:: EXTRACT PROVIDED ::
------------------------

Museum Security Network

A Dramatic Start for TEFAF

MAASTRICHT—There was plenty of excitement at TEFAF (The European Fine Art Fair) as 9,300 VIP guests tramped through the 227 stands during the Thursday preview, sipping champagne and consuming endless trays of canapés.

Amid that gala atmosphere, a gang of four thieves, apparently well dressed and sporting official VIP passes snagged from the Internet, snatched a €1.2 million ($1.8 million) diamond necklace, created in 1948 by the American goldsmith William Ruser, from an unidentified U.K.-based exhibitor and fled the giant exhibition hall, according to a source familiar with the heist. So far, three of the suspects—identified as two Mexican women and a Costa Rican man—have been apprehended. The fourth apparently remains at large with the hot bauble.TEFAF confirmed the theft but offered no other details apart from noting an ongoing police investigation. picture:

That escapade didn’t seem to affect business, which appeared brisk in the area dedicated to 44 modern and contemporary art dealers, the largest such representation since TEFAF first established that section in 1991.Preview action was particularly busy at Hauser & Wirth (Zurich and London), which sold a large, lyrical Joan Mitchell abstraction, Untitled (1958), for $4 million; Willem de Kooning’s minimal blue-and-yellow Untitled XV (1986) for $5 million; and a bulbous Louise Bourgeois bronze from an edition of 6, Avenza Revisited (1986), for $1 million. The gallery also sold a menacing-looking pair of figurative sculptures by Belgian artist Berlinde De Bruyckere, both titled Pieta, for €180,000 ($276,000) each. “We have two tough pieces here,” said gallery owner Iwan Wirth. “People really wanted to know about them.”

------------------------

:: DATASET ENTRIES ::

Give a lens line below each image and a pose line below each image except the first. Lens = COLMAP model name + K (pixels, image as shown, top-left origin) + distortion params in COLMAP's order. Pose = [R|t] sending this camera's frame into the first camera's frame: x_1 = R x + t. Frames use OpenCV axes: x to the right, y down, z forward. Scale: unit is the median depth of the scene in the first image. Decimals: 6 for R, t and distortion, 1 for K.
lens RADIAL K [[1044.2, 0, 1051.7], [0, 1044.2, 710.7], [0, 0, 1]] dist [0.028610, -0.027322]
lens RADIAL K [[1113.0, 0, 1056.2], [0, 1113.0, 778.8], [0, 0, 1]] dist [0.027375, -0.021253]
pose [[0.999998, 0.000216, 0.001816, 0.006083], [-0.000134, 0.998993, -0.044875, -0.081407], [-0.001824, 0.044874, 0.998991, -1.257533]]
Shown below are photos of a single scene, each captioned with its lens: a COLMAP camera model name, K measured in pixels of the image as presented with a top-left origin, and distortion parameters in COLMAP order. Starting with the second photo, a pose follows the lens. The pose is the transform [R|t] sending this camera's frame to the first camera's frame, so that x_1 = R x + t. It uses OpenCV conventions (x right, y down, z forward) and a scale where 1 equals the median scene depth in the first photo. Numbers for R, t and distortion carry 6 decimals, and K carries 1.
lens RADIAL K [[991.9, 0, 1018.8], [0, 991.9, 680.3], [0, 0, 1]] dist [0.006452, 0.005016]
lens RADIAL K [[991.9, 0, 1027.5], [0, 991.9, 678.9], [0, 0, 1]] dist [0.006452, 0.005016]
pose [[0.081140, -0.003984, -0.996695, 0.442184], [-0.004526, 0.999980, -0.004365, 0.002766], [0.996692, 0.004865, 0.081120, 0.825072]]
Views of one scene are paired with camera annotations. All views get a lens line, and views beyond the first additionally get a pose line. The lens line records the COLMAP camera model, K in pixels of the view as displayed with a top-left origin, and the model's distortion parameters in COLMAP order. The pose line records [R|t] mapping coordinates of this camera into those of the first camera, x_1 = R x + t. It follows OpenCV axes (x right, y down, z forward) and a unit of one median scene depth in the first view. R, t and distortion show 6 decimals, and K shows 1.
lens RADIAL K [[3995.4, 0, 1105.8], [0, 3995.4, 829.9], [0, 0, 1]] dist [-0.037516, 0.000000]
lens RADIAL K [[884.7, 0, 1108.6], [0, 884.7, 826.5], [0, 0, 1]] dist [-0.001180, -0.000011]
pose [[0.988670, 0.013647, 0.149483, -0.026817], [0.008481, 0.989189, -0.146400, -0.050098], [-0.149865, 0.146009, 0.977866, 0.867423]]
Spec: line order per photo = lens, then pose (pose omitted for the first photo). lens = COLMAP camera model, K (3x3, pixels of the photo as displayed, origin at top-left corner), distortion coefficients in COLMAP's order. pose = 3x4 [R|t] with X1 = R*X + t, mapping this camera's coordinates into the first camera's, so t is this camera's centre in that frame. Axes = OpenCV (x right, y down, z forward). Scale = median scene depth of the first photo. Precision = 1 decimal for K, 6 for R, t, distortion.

------------------------

:: TASKS FOR THIS EXERCISE ::
**a.** Do these statements agree with the report on TEFAF? Answer yes or no for each and quote the words from the report that decide it.
(i) The stolen necklace was made in 1948 by William Ruser.
(ii) All four suspects in the theft have been caught.
(iii) Hauser & Wirth sold Willem de Kooning's Untitled XV for $4 million.
**b.** Give the next few sentences of the report on TEFAF, picking up after its final line.

:: RESULTS FOR EACH TASK ::
**a.**
(i) Yes: "created in 1948 by the American goldsmith William Ruser"
(ii) No: "So far, three of the suspects—identified as two Mexican women and a Costa Rican man—have been apprehended. The fourth apparently remains at large with the hot bauble."
(iii) No: "Willem de Kooning’s minimal blue-and-yellow Untitled XV (1986) for $5 million"

**b.**
Wirth also said the fair is “noticeably more contemporary than it was last year,” when the dealer debuted at TEFAF.First-time exhibitor Haunch of Venison (London), which is owned by Christie’s auction house, sold about ten works during the preview, including Gerhard Richter’s fuzzy Realist composition Portrait Schmela (1964) for a little less than $2 million, according to director Graham Southern. Haunch also sold two freshly minted ash sculptures on iron tripods by Chinese sensation Zhang Huan at $60,000 apiece. Both buyers were European, according to the dealer, which supported the widely held impression that few Americans were buying, likely due to the worsening exchange rate.

“We haven’t been here before,” said an obviously pleased Southern, “so we’re Maastricht virgins.” Not everyone was so upbeat. One London-based dealer noted, “It’s definitely slower than a year ago. The serious collectors I haven’t seen; the plutocrats haven’t arrived as yet, though there are plenty of museum curators.”

And several major galleries, including PaceWildenstein and Gagosian Gallery, were notably absent. Most observers linked this to their distaste for the slower pace and more deliberate style of buying and selling at this European fair. It was also hotly rumored that a pending legal battle involving the widow of Wildenstein gallery patriarch Daniel Wildenstein, who died in October 2001, and her stepsons could be responsible for PaceWildenstein’s low profile in Europe. The gallery could not be reached for comment, though a source close to one of the directors indicated a major legal battle was brewing.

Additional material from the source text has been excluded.